• _TEXT FOR ANALYSIS_

++++++

One thing they all had in common was their distaste for the nearby dump. It was clearly visible from most of the lanes – swarming with flies, with the occasional pig rooting through the garbage. Even if you couldn’t see it, you could certainly smell it. The people I interviewed said the stench was particularly unbearable when it was hot, forcing many to close their windows and doors to avoid the smell.

Worse, respiratory diseases and skin rashes were quite common thanks to the proximity of the dump.

But the article also quotes a 2010 piece in the Sunday Leader that is deeply worrying:

[CMC Commissioner Badrani Jayawardena] claimed that this site is the only one of its kind to be maintained. “No where in Sri Lanka is it maintained like this,” she said. “Everyday we put a layer of soil on top of the garbage to seal it. We do it step by step but within five days we get the area covered. The reason it looks like such a huge dump is because of the soil as well.”

++++++

• _RECORDS SUPPLIED_
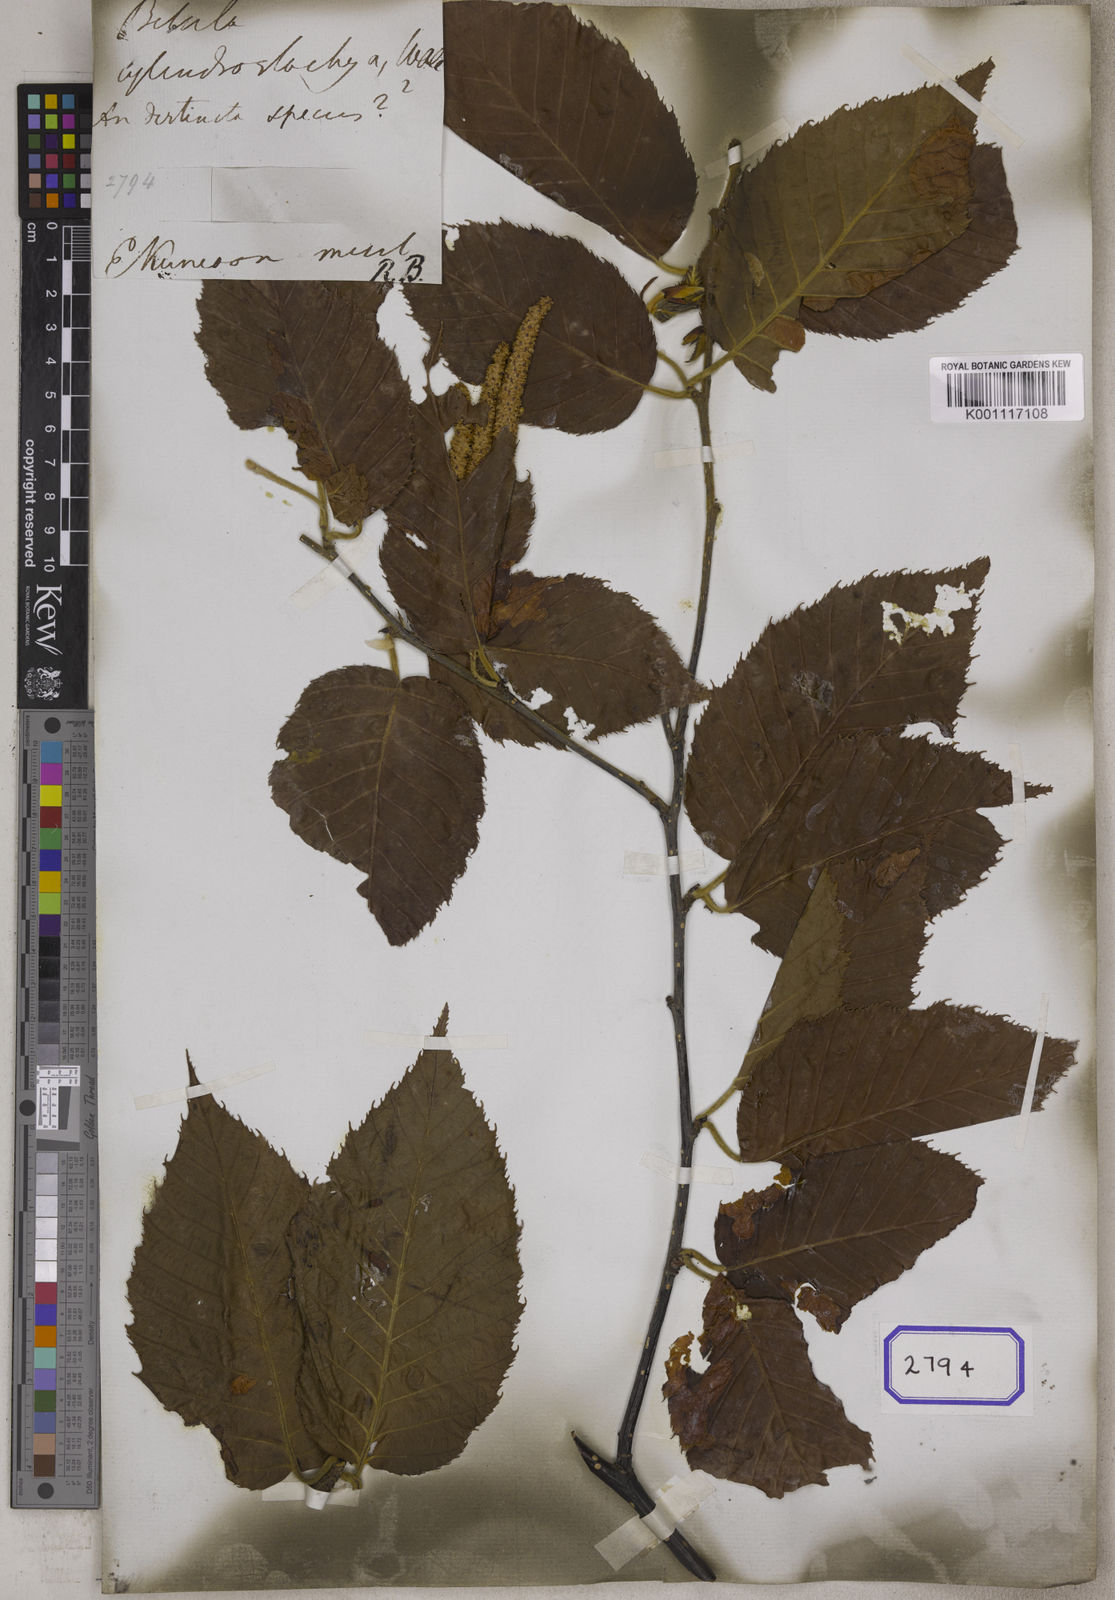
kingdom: Plantae
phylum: Tracheophyta
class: Magnoliopsida
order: Fagales
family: Betulaceae
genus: Betula
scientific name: Betula cylindrostachya
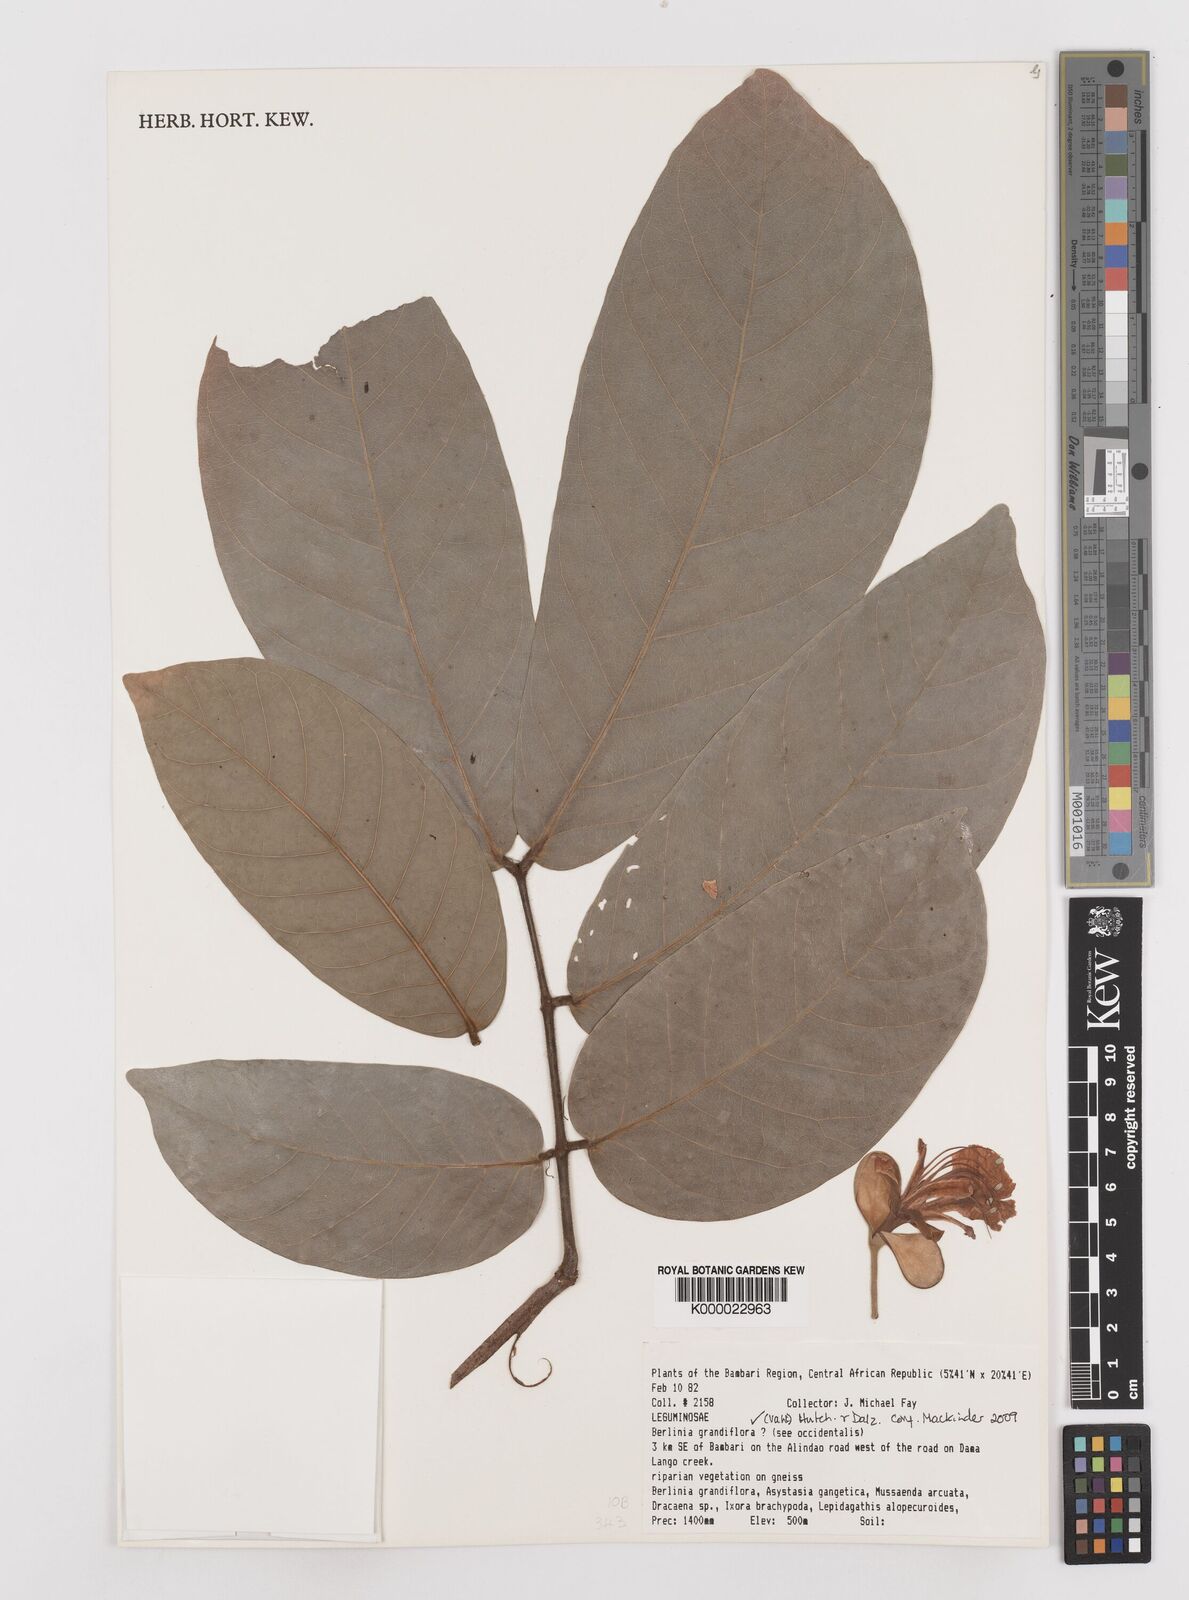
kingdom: Plantae
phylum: Tracheophyta
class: Magnoliopsida
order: Fabales
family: Fabaceae
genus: Berlinia
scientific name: Berlinia grandiflora
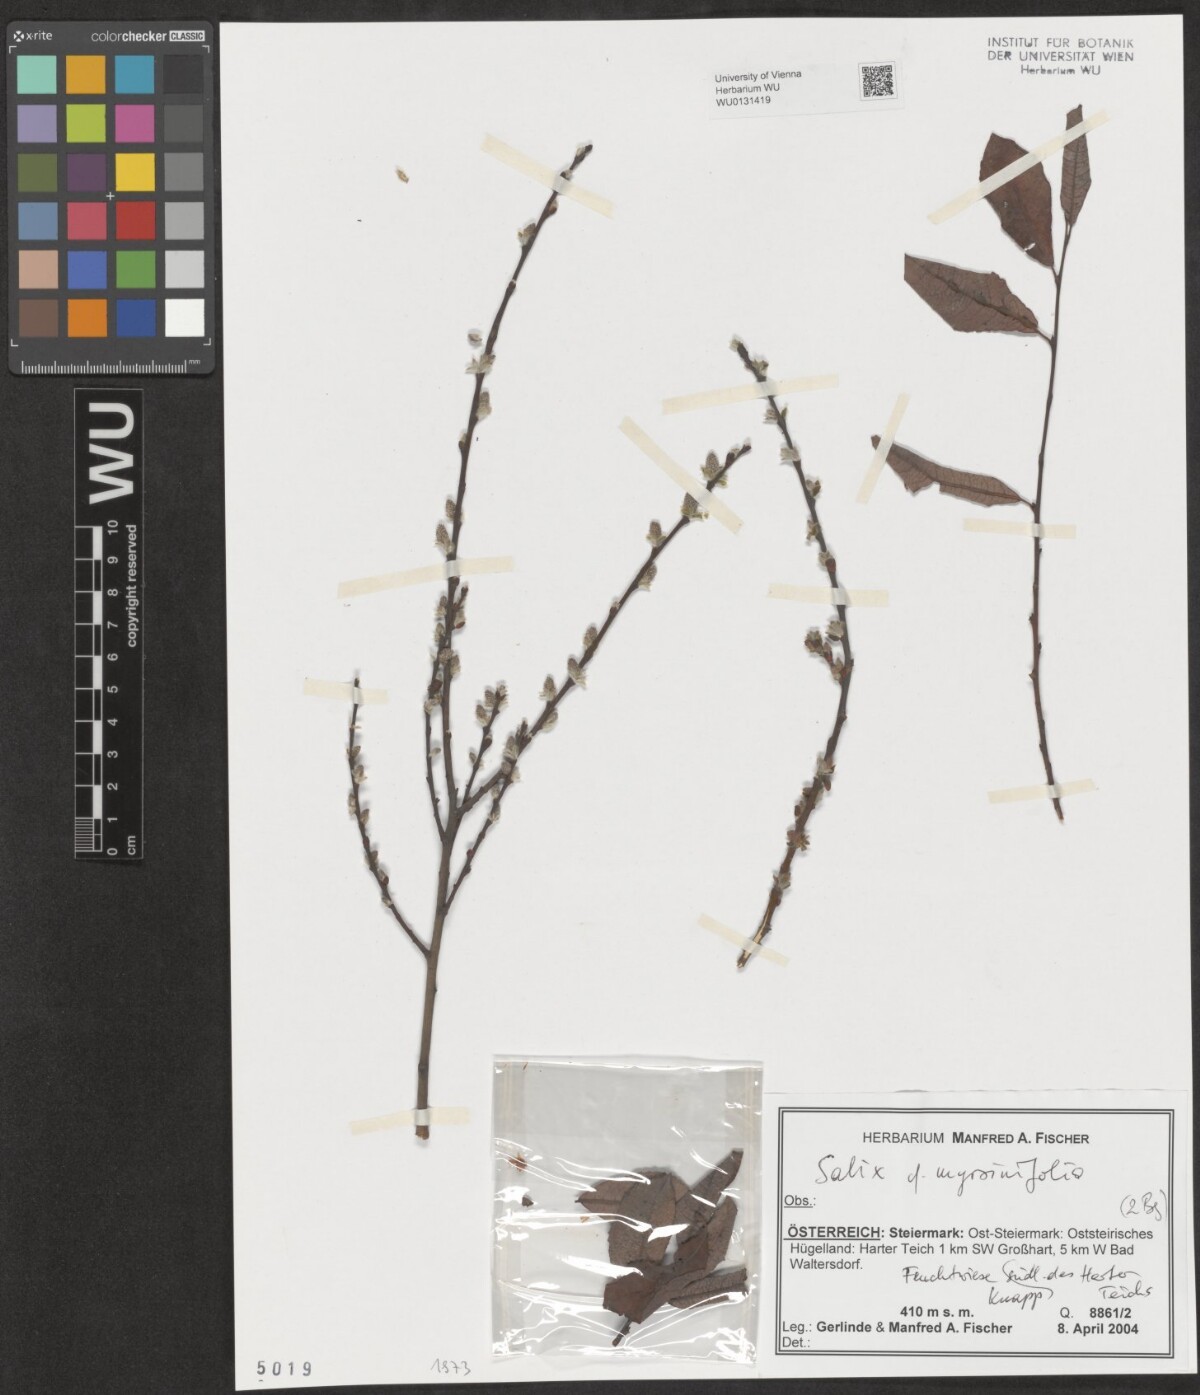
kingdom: Plantae
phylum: Tracheophyta
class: Magnoliopsida
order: Malpighiales
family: Salicaceae
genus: Salix
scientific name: Salix myrsinifolia
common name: Dark-leaved willow
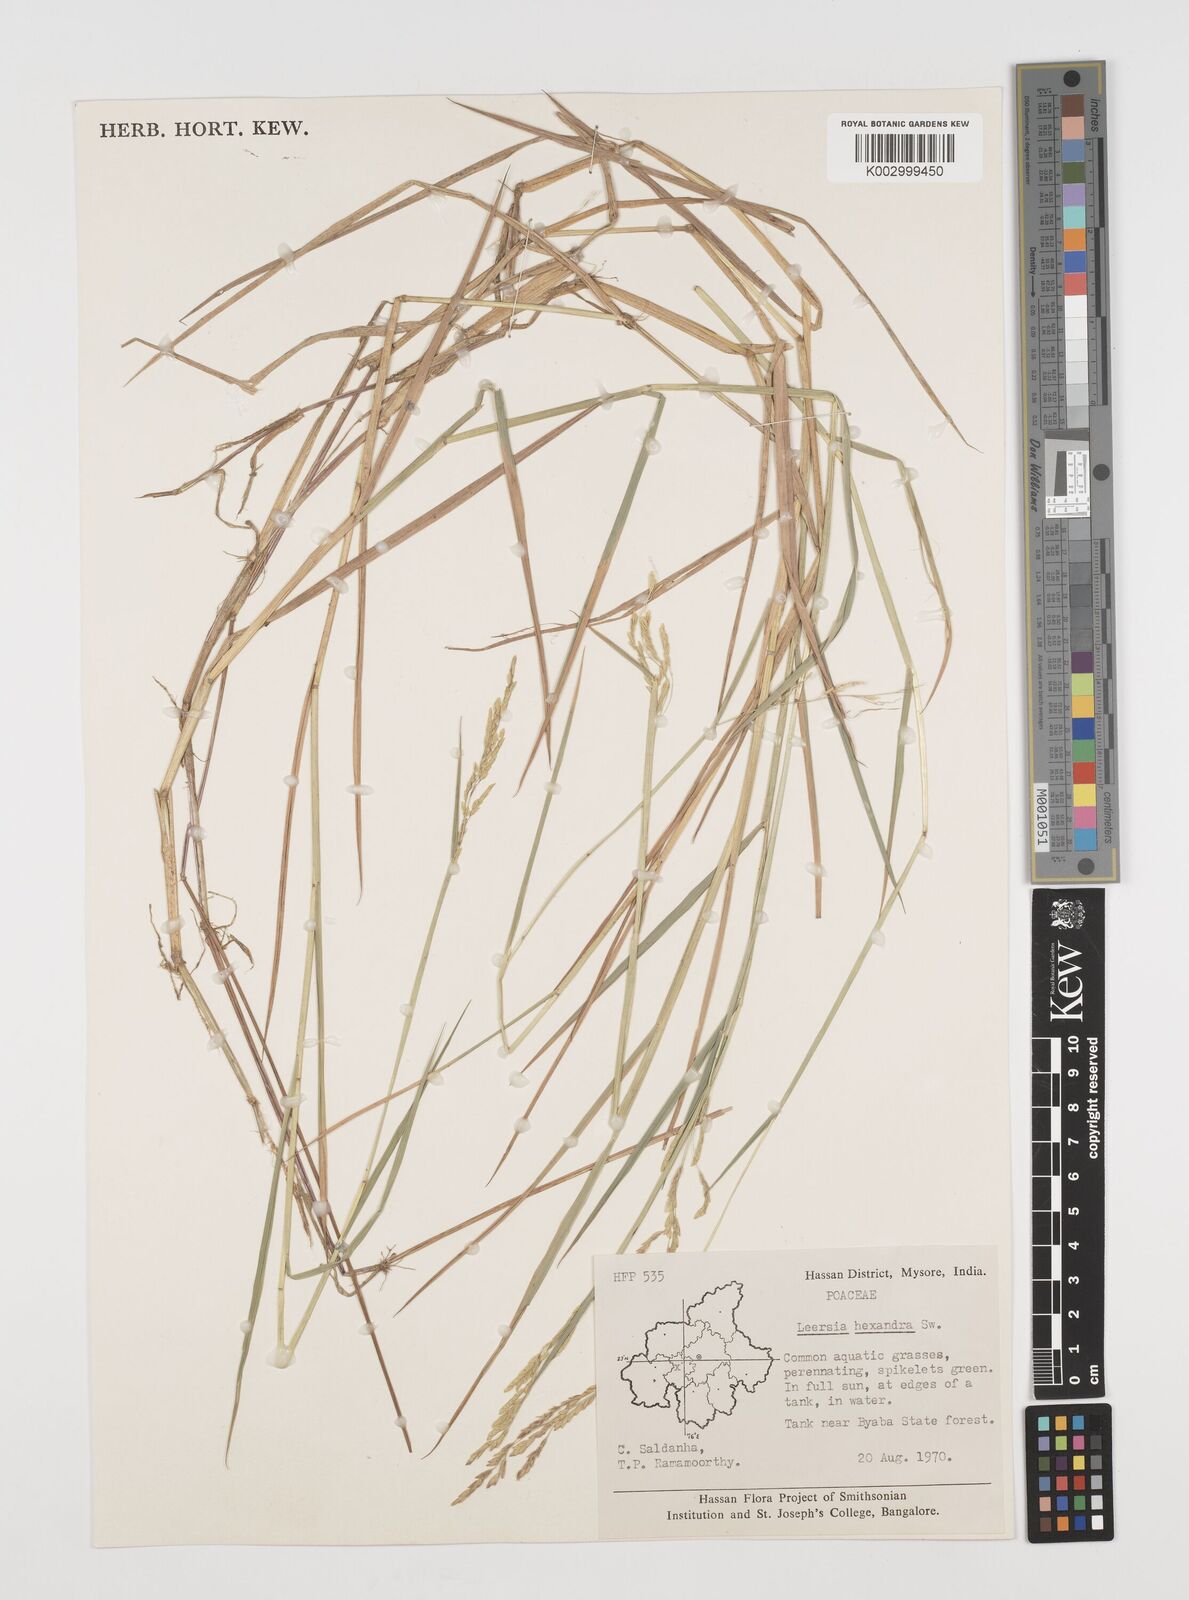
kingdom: Plantae
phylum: Tracheophyta
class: Liliopsida
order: Poales
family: Poaceae
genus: Leersia
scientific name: Leersia hexandra
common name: Southern cut grass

++++++

• _ACTION ITEM_
Repeat the passage of the text about the dump between "One thing they" and "avoid the smell.", inclusive. The rows are separate material and have nothing to do with the text about the dump.

• _REPLY_
One thing they all had in common was their distaste for the nearby dump. It was clearly visible from most of the lanes – swarming with flies, with the occasional pig rooting through the garbage. Even if you couldn’t see it, you could certainly smell it. The people I interviewed said the stench was particularly unbearable when it was hot, forcing many to close their windows and doors to avoid the smell.